Scary wildlife this Halloween
Spiders' webs at first light. Picture: Rupert Evershed - Credit: Archant
I may not jump at the sight of a mouse or spider but I have been known to leap around at the sight of a leech!
It's Halloween and pumpkins and a whole array of decorative paraphernalia have appeared in the shops. Today I absentmindedly tried to brush off what appeared to be a cobweb across the corner of the shop's card reader. It was a cobweb but a fake one, part of a larger edifice specially erected for Halloween. I quickly rearranged it to restore its cobwebby character noting an unrealistic tarantula lurking by the chewing gum.
Spiders are classically scary creatures as no doubt any arachnophobe will tell you, but for me, Halloween is a little incongruous with my usual experience of nature at this time of year. Real spiders' webs are exquisitely beautiful, especially when adorned with dew and back-lit by the rising sun. It is as if the morning mist has taken on material form and draped itself on grass and thorn.
In truth, very little of British wildlife is really scary - we have just one poisonous snake, moth-eating bats and harmless spiders. Some friends of mine recently returned from safari in Africa and recounted how their tracker had gone in search of some lion cubs and had been charged by two lionesses. He, however, stood tall, arms waving and shouted and, believe it not, they backed off!

• _GIVEN INFORMATION_:
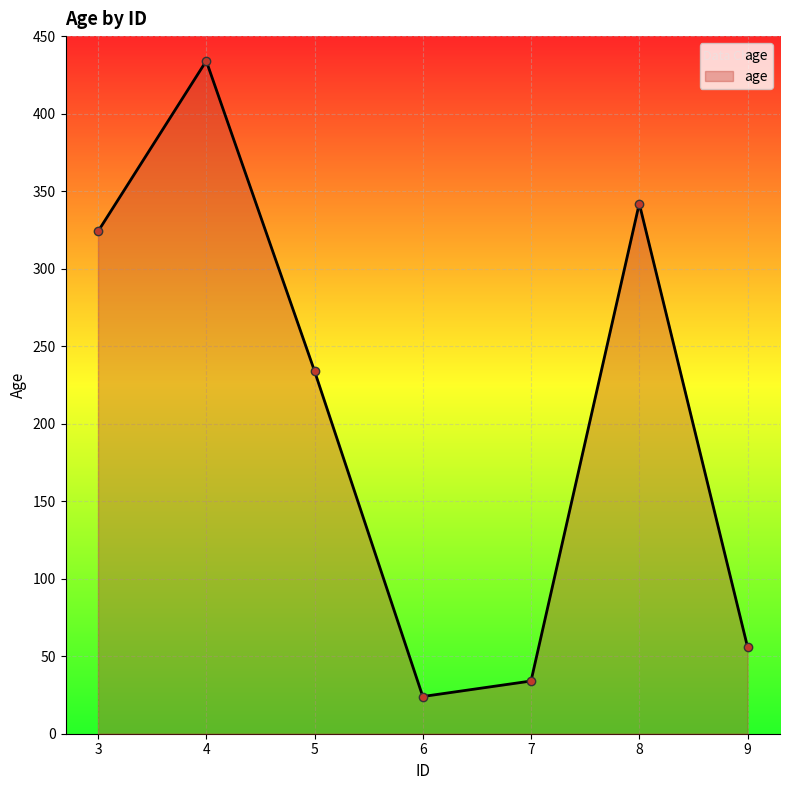

At which category does the chart reach its minimum across all series?

6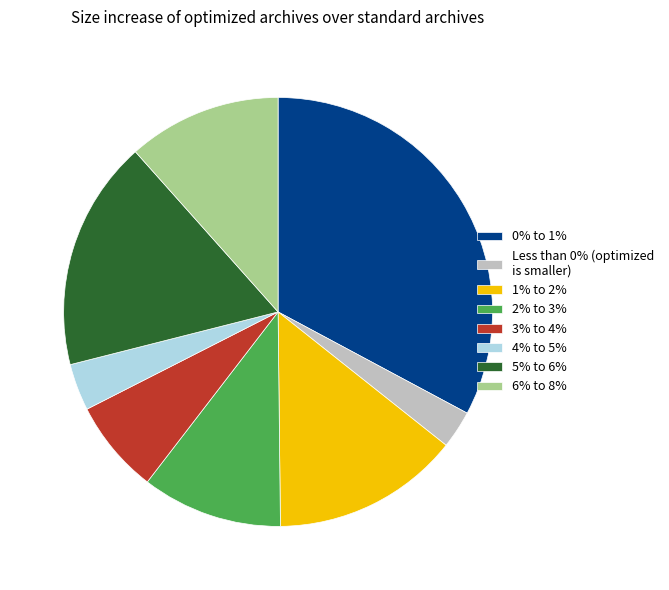

Which slice is the largest?

0% to 1%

• _CHECK YOUR UNDERSTANDING_:
a: Copy out the part of the piece on scary wildlife at Halloween between "It's Halloween and" and "grass and thorn.", inclusive.
b: Write the next part of the piece on scary wildlife at Halloween, picking up after its last sentence.

• _PER-TASK ANSWERS_:
a:
It's Halloween and pumpkins and a whole array of decorative paraphernalia have appeared in the shops. Today I absentmindedly tried to brush off what appeared to be a cobweb across the corner of the shop's card reader. It was a cobweb but a fake one, part of a larger edifice specially erected for Halloween. I quickly rearranged it to restore its cobwebby character noting an unrealistic tarantula lurking by the chewing gum.
Spiders are classically scary creatures as no doubt any arachnophobe will tell you, but for me, Halloween is a little incongruous with my usual experience of nature at this time of year. Real spiders' webs are exquisitely beautiful, especially when adorned with dew and back-lit by the rising sun. It is as if the morning mist has taken on material form and draped itself on grass and thorn.

b:
With such a demonstration of steely bravado it seemed this man was unshakeable and yet, as they drove on, the jeep passed over a snake lying in the road. It was a black mamba! Utter terror and panic overtook the formerly fearless tracker. Nothing it seemed held quite the threat of a black mamba.
Not only is it deadly poisonous - a single bite can kill a human within 45 minutes - but it is unusually wily and aggressive. The tracker apparently feared that the snake had latched itself onto the underside of the jeep and was now seeking them out: jeepers creepers! Needless to say they all survived but that day the walkie-talkies buzzed with the news as the tracker shared his worst nightmare with colleagues from other safari groups.
Such stories may make our wildlife seem very tame but that said it nevertheless has the power to occasionally scare us. The fear we feel is almost always a combination of the creature itself and a degree of hiddenness - perhaps dark - that shrouds its true threat (or lack of) and allows our imaginations to run wild.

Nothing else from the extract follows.